Strong reactions have erupted after far-right wing politician Geert Wilders was found guilty of inciting racial discrimination against Dutch Moroccans in a court on Friday.
Wilders was condemned for his actions leading a PVV party rally calling for ‘fewer, fewer’ Moroccans in March 2014 – and now has a criminal record – but he received no punishment from the three judges.
The leader of the PVV, currently leading in some polls prior to general elections in March, did not attend most of the trial or verdict. But he frequently tweeted about hearings in what he called the ‘fake court’ – conduct the judge said was ‘unworthy’ of a politician.
Wilders’ laywer, Geert-Jan Knoops, immediately issued a statement to say he would appeal, and within an hour of the verdict, Wilders posted a YouTube video saying: ‘The Netherlands has become a sick country. The judge who convicted me [has] restricted the freedom of speech for millions of Dutch.’
Rutte: retract speech
But prime minister Mark Rutte told his weekly Friday press conference that ‘The Netherlands is not sick…[but] a constitutional democracy’, according to NOS broadcaster. He added, reported the Telegraaf, that his Liberal VVD party will not work with the PVV in a new government unless Wilders withdraws his ‘fewer Moroccans’ statements.
The criminal court case was based on almost 6,500 official complaints after Wilders asked a televised party rally in The Hague on 19th March 2014 if there should be ‘more or fewer Moroccans in the Netherlands’. The court heard that a pre-arranged chant of ‘fewer, fewer’ had been seeded through the crowd.

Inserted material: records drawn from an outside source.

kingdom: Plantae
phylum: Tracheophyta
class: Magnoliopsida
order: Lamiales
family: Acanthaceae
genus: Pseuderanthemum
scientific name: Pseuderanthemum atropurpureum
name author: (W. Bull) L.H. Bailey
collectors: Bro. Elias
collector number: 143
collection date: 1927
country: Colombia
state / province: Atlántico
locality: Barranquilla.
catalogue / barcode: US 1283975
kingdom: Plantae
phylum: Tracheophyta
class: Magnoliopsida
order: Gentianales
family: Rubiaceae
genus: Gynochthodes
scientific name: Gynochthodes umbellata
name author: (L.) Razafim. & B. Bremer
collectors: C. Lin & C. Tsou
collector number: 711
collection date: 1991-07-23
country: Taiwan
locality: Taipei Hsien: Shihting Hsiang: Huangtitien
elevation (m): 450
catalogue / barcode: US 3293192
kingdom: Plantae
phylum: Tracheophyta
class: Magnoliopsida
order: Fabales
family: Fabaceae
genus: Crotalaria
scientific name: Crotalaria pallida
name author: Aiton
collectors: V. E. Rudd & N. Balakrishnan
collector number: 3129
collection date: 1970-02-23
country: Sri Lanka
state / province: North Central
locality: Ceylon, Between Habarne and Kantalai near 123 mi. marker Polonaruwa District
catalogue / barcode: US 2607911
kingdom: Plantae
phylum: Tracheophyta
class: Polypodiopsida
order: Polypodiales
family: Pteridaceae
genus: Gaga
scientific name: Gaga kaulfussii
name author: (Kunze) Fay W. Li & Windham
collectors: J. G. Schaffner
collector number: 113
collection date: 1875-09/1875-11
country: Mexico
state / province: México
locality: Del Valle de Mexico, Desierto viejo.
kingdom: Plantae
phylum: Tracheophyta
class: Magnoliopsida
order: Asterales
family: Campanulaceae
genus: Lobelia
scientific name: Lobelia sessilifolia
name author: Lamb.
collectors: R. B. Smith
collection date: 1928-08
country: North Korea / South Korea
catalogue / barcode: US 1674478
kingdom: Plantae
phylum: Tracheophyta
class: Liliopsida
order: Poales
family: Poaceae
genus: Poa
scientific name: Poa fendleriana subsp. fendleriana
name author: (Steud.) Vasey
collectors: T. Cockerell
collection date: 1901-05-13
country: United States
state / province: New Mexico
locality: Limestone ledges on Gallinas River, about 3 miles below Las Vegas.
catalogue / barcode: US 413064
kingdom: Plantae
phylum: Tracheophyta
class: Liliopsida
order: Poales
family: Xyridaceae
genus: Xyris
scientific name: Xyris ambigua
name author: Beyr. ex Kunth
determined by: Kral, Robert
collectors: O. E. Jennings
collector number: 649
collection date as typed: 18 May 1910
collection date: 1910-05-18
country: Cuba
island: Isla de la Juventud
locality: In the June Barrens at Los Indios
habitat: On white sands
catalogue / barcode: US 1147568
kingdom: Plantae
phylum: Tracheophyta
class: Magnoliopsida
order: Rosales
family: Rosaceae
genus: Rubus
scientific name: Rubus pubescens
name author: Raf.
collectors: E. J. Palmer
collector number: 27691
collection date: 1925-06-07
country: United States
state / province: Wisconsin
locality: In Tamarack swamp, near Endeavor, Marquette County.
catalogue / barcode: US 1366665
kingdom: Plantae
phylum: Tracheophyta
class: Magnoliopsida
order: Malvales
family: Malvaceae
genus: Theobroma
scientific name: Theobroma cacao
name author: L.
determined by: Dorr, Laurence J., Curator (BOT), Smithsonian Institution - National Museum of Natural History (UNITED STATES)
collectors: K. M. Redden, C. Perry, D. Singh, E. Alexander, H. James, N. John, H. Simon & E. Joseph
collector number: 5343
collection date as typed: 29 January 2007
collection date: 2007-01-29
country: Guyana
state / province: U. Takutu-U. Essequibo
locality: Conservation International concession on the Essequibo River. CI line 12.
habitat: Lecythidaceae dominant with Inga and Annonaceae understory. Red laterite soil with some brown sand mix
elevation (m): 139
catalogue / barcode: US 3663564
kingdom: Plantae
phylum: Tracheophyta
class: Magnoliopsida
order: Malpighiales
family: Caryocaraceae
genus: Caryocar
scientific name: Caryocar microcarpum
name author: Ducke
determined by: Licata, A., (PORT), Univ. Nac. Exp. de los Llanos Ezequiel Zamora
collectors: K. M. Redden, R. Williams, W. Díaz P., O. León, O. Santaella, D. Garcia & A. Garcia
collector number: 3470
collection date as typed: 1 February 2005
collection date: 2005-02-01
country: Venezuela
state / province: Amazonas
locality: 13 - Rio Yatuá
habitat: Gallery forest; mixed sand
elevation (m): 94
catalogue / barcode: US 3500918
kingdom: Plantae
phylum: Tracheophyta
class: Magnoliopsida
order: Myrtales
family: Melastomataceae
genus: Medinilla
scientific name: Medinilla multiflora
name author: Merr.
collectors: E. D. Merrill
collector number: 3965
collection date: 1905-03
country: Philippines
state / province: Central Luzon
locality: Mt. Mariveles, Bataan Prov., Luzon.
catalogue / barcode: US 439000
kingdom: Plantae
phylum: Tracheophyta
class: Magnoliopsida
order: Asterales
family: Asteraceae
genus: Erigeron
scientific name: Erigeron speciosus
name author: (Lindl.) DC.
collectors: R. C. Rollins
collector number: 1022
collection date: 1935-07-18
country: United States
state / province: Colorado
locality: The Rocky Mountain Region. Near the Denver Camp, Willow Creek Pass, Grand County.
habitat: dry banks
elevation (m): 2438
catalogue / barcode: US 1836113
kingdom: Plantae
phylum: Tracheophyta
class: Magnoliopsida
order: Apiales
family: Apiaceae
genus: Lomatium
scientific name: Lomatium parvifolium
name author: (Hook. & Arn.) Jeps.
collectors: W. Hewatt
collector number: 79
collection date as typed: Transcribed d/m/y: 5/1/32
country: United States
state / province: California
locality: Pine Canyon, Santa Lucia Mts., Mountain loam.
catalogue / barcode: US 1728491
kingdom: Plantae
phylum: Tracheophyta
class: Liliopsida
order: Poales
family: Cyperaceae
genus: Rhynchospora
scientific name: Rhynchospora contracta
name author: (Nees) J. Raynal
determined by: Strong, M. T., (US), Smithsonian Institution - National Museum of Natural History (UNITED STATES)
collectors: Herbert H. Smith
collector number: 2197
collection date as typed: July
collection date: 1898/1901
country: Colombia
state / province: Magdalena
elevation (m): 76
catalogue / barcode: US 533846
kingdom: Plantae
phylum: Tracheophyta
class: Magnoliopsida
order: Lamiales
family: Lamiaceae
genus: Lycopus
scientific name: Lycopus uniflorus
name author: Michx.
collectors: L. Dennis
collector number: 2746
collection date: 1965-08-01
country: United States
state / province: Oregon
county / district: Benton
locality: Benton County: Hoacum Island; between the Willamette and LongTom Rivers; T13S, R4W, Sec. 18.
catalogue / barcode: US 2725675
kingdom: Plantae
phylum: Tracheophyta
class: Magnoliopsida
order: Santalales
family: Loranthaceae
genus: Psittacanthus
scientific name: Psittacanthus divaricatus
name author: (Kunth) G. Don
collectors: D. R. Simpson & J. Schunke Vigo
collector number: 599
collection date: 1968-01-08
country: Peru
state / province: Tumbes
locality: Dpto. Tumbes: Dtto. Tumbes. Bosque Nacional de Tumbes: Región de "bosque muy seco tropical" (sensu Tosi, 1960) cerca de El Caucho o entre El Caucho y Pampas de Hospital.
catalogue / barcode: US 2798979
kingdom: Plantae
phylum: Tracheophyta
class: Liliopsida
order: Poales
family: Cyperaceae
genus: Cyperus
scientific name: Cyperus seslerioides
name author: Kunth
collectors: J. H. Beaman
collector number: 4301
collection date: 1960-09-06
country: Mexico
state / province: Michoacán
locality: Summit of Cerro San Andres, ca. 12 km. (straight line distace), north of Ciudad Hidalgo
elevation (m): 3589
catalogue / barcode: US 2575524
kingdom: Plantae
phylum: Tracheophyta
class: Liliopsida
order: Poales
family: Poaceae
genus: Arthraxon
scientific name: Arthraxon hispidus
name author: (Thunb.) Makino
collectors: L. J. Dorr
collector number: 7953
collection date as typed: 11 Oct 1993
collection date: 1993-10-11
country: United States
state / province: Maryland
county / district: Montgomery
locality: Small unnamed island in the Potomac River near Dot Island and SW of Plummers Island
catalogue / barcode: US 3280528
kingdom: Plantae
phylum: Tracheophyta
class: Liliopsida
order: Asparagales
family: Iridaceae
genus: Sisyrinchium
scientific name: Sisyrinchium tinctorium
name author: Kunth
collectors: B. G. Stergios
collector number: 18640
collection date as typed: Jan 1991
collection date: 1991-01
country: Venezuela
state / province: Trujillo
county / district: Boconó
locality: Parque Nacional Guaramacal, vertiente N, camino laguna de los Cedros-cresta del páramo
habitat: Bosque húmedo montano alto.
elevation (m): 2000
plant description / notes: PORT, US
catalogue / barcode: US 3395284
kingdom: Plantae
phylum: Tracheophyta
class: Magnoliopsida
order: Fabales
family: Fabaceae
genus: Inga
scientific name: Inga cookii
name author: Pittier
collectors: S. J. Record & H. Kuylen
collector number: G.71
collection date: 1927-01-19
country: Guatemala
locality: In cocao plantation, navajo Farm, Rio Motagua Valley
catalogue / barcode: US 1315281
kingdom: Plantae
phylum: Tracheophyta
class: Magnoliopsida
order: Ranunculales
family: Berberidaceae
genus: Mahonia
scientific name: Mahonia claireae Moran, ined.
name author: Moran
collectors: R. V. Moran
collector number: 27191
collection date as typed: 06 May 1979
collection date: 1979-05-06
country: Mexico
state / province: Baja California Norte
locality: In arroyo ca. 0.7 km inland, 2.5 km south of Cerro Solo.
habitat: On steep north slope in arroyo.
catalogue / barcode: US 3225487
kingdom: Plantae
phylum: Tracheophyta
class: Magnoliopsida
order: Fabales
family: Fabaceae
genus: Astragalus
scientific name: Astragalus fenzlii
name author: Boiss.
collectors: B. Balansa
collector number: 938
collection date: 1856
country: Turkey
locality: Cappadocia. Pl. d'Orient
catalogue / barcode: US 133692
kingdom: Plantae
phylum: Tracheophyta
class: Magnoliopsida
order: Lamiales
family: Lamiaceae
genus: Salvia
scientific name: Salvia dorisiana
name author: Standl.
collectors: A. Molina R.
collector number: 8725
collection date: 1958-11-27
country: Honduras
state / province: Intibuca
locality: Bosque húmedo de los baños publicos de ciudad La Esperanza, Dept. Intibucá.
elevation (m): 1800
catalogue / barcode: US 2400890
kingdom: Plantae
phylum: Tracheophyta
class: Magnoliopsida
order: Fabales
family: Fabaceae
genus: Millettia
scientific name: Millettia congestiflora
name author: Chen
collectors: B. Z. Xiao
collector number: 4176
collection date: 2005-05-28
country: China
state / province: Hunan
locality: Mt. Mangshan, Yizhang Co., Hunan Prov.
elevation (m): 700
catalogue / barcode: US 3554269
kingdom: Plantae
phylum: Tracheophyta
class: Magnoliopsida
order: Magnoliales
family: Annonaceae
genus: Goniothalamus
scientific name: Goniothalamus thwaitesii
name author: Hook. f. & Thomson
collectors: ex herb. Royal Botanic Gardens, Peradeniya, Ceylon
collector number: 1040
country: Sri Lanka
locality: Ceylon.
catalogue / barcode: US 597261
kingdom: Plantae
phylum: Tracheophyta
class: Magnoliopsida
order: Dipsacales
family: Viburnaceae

‘It doesn’t matter that Wilders gave another message afterwards [saying he was referring only to criminal Moroccans and benefits claimants],’ said the judge. ‘The message that evening from the podium, via the media, was loud and proud and did its work…The group was collectively dismissed as inferior to other Dutch people.’
Some experts told the Volkskrant that giving a sentence without a punishment could be counterproductive. Afshin Ellian, a professor of jurisprudence said: ‘If you think he needed to be prosecuted, and proved the offences, you should also impose a penalty…This shows that the whole Wilders case is a parody of the criminal justice system.’
Paul Cliteur, professor of jurisprudence at Leiden University who was called as an expert witness, said: ‘It would have been better if the Dutch state had sent a clear signal [to terrorists] via a Dutch court that we foster a broad notion of the freedom of expression in the Netherlands. Wilders now has a criminal record, and has all the hassle of countries that do not allow him entry.’
At the court itself, representatives of the people whose complaints fuelled the case, were happy with the verdict – which did not award any damages and said both sides must pay their own costs. Wilders’ criminal record is not thought to preclude him from being a politician but might limit his travel abroad.
Abdou Menebhi, one of the people who registered a complaint, said: ‘For the first time, Wilders has been condemned for racism and discrimination: half a million people feel the threat of Wilders every day. This gives us trust in the legal process. I hope people who vote for Wilders will listen.’
Michiel Pestman, lawyer for some of the complainants, said: ‘It’s a unique decision. This is the first time that a court has said that minorities need special protection and even a politician should be very careful about what he says. There is a debate in the Netherlands about whether this has given Wilders free publicity, but he has to pay his lawyers.’
Meanwhile Lucien Nix, a solicitor for the council of Moroccan mosques in Holland added that his clients would be discussing bringing a civil process. ‘The Netherlands can take a deep breath of relief,” he added. “Moroccan Dutch people have felt robbed of their dignity and a heightened sense of discrimination. We have waited for this for a long time.’
Wilders was officially charged with defaming a group and inciting racial discrimination, but was found not guilty of a charge of inciting racial hatred.